To do: Using the entries below, show all lines with the string "Opel".

Provided records:

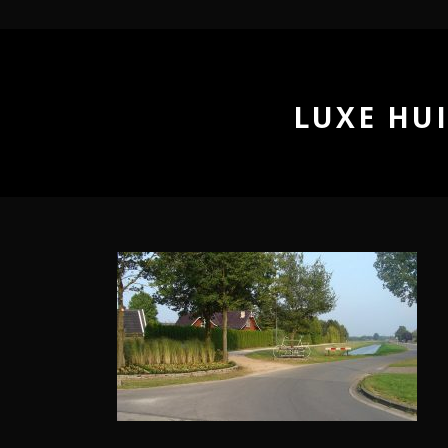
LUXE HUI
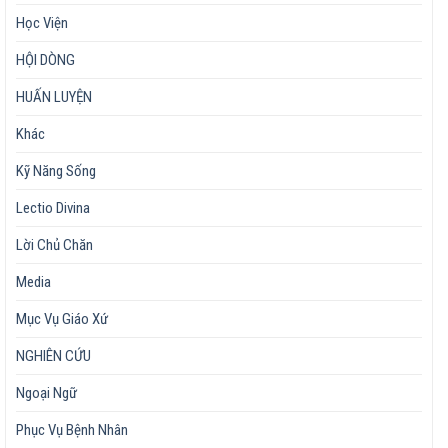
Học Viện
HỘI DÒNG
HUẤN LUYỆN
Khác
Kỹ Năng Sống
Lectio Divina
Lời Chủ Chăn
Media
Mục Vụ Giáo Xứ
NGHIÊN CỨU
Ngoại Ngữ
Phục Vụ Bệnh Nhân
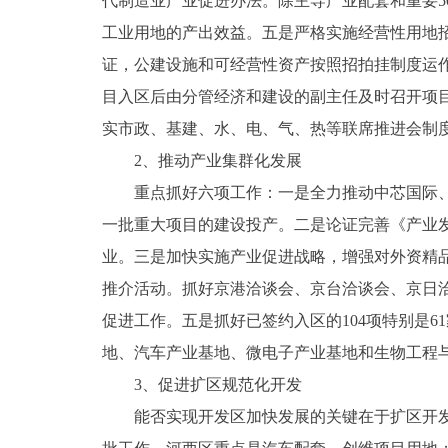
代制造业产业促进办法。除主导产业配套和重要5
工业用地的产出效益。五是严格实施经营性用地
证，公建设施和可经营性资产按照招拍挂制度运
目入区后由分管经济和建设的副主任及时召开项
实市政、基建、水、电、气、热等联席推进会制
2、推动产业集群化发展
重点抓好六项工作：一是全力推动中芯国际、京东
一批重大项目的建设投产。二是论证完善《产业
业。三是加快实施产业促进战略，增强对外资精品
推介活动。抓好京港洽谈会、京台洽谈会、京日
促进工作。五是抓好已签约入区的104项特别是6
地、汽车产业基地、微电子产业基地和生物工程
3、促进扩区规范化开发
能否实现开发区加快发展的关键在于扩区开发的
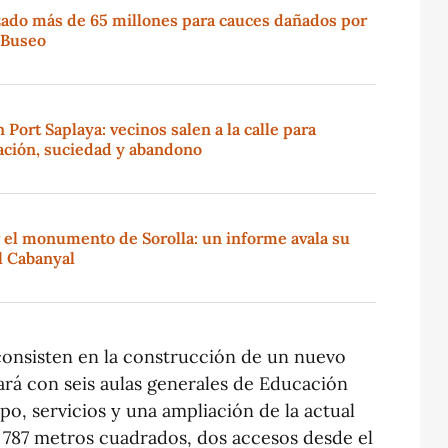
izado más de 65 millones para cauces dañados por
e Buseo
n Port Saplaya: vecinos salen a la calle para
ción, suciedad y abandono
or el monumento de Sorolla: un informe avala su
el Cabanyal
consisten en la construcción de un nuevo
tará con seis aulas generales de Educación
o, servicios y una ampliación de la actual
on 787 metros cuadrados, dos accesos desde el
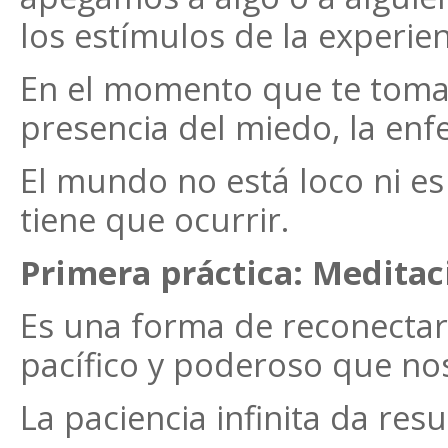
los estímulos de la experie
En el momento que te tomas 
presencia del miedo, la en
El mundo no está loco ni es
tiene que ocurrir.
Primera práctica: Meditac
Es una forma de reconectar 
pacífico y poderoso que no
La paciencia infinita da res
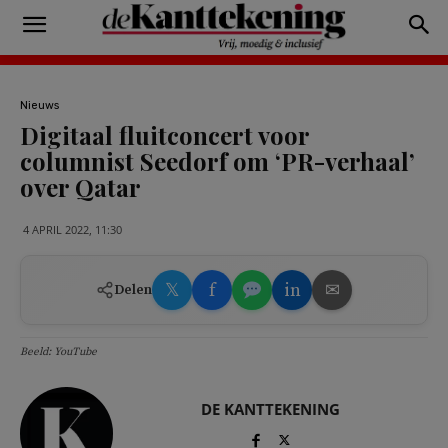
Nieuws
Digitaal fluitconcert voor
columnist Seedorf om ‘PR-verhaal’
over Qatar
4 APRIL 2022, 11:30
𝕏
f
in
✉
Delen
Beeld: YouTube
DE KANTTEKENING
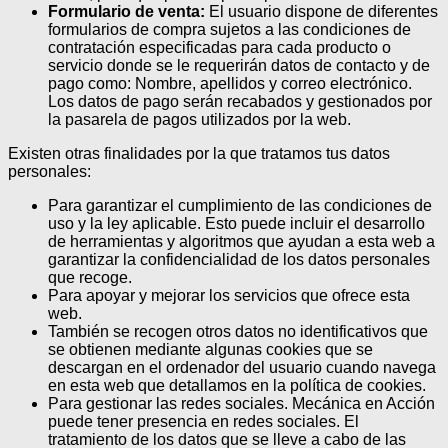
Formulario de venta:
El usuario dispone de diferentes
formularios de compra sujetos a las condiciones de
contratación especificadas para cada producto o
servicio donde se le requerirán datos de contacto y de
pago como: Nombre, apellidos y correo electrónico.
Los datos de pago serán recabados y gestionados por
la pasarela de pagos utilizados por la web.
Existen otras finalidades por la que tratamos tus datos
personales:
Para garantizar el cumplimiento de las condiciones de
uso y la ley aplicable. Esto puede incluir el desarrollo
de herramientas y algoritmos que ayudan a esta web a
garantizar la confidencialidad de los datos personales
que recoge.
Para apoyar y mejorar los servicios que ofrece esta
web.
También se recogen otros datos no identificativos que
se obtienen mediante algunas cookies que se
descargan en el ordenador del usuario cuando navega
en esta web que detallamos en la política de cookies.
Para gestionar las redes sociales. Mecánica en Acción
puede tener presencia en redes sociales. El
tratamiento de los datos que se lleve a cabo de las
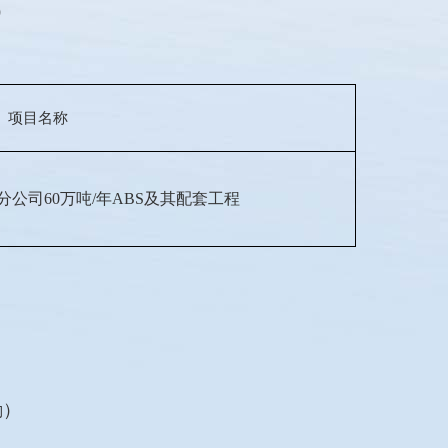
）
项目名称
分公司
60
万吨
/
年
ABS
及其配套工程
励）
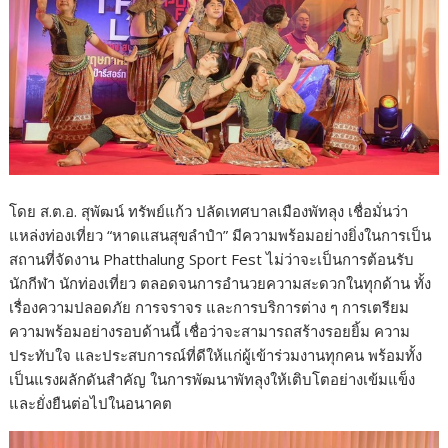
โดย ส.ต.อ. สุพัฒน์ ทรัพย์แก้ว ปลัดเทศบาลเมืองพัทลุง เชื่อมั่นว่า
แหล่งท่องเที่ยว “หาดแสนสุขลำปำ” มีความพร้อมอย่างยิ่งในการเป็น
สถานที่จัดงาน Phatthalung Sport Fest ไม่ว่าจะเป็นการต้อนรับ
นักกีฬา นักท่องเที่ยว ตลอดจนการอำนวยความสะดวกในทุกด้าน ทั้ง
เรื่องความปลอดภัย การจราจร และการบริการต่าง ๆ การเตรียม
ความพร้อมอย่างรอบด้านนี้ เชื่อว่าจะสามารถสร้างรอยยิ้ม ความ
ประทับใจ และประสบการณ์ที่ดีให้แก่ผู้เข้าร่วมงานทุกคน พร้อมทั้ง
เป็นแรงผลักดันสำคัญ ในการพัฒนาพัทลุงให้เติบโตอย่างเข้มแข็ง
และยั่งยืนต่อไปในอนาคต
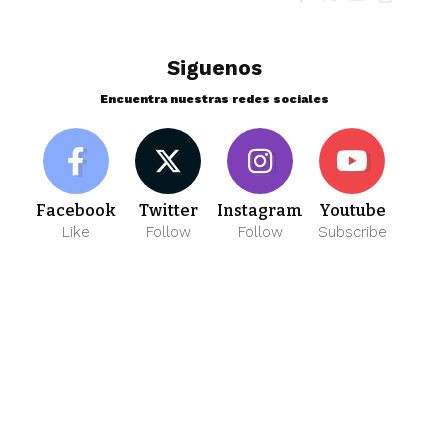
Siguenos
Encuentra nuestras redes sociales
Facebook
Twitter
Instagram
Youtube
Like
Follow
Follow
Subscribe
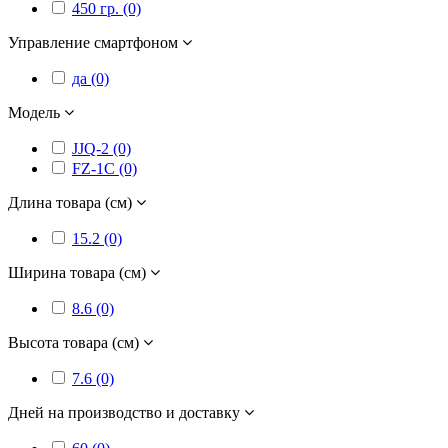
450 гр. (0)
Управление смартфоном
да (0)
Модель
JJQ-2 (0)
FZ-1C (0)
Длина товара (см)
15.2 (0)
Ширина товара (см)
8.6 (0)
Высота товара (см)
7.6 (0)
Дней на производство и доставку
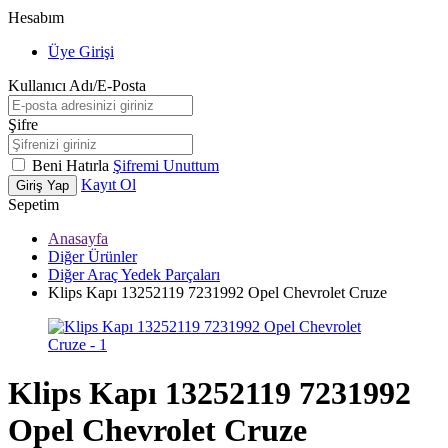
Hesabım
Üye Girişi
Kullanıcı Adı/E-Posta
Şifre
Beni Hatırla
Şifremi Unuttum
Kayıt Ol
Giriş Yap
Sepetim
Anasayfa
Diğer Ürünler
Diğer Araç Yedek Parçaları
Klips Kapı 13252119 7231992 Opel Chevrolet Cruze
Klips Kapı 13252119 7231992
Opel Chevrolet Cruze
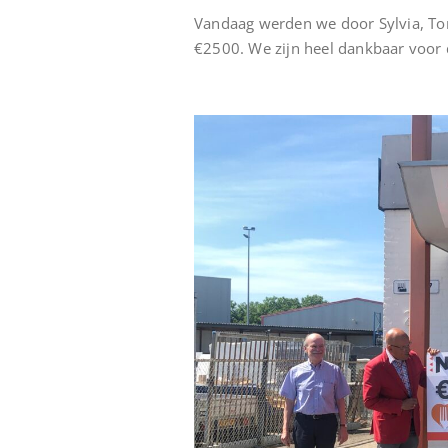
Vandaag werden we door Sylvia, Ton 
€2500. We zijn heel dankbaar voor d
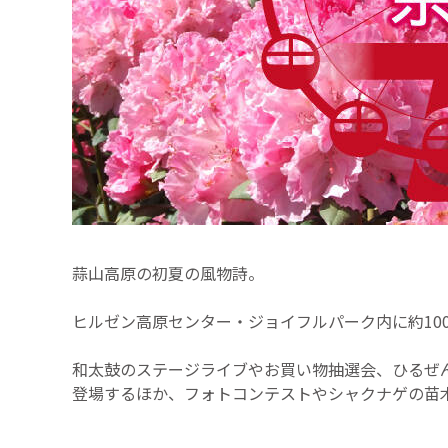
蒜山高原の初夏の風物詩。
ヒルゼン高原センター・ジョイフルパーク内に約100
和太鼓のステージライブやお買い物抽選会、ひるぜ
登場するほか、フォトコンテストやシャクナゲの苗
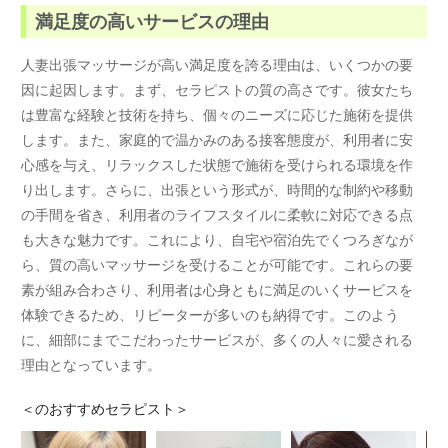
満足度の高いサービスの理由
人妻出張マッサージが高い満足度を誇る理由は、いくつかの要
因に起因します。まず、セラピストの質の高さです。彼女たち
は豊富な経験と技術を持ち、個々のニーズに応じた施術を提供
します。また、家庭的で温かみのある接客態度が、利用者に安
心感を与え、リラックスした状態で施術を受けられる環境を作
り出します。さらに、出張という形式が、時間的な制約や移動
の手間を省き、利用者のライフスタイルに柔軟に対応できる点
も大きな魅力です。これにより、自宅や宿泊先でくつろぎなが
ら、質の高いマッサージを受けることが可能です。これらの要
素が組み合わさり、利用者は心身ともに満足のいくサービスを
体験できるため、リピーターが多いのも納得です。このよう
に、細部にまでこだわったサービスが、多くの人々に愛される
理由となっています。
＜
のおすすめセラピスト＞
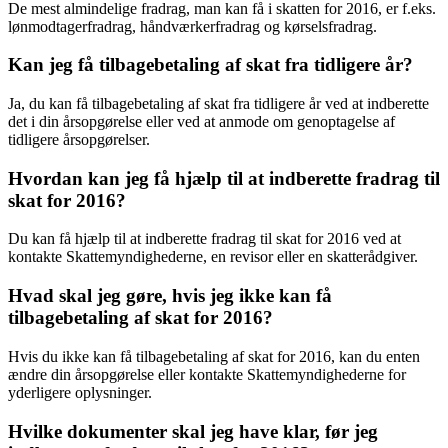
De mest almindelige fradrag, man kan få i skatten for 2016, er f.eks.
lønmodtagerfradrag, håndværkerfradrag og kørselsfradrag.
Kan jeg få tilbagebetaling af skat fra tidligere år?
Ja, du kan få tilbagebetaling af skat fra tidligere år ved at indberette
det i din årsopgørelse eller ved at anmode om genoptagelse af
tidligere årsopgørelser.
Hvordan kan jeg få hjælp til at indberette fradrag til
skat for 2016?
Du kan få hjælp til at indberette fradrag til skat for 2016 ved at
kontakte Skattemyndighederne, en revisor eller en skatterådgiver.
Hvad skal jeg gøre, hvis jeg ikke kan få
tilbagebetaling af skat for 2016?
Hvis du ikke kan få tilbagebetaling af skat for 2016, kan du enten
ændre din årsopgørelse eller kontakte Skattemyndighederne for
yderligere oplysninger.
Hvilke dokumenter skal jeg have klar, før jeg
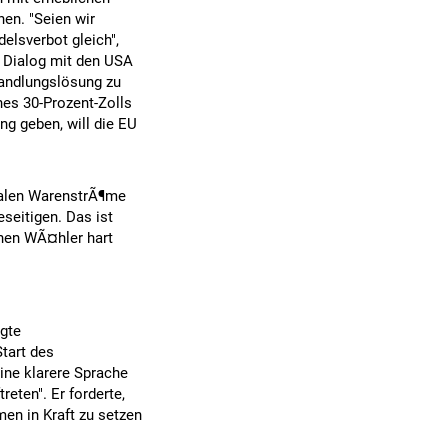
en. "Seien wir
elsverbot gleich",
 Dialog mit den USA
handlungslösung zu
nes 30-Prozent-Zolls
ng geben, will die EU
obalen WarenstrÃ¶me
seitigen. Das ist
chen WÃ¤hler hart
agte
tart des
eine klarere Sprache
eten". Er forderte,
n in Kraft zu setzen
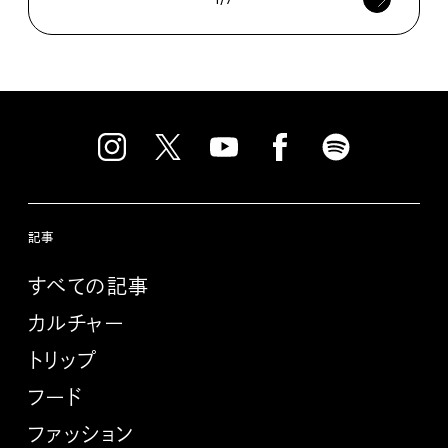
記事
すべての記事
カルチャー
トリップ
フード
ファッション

Answer section:
Klips Kapı 13252119 7231992 Opel Chevrolet Cruze
Opel Chevrolet Cruze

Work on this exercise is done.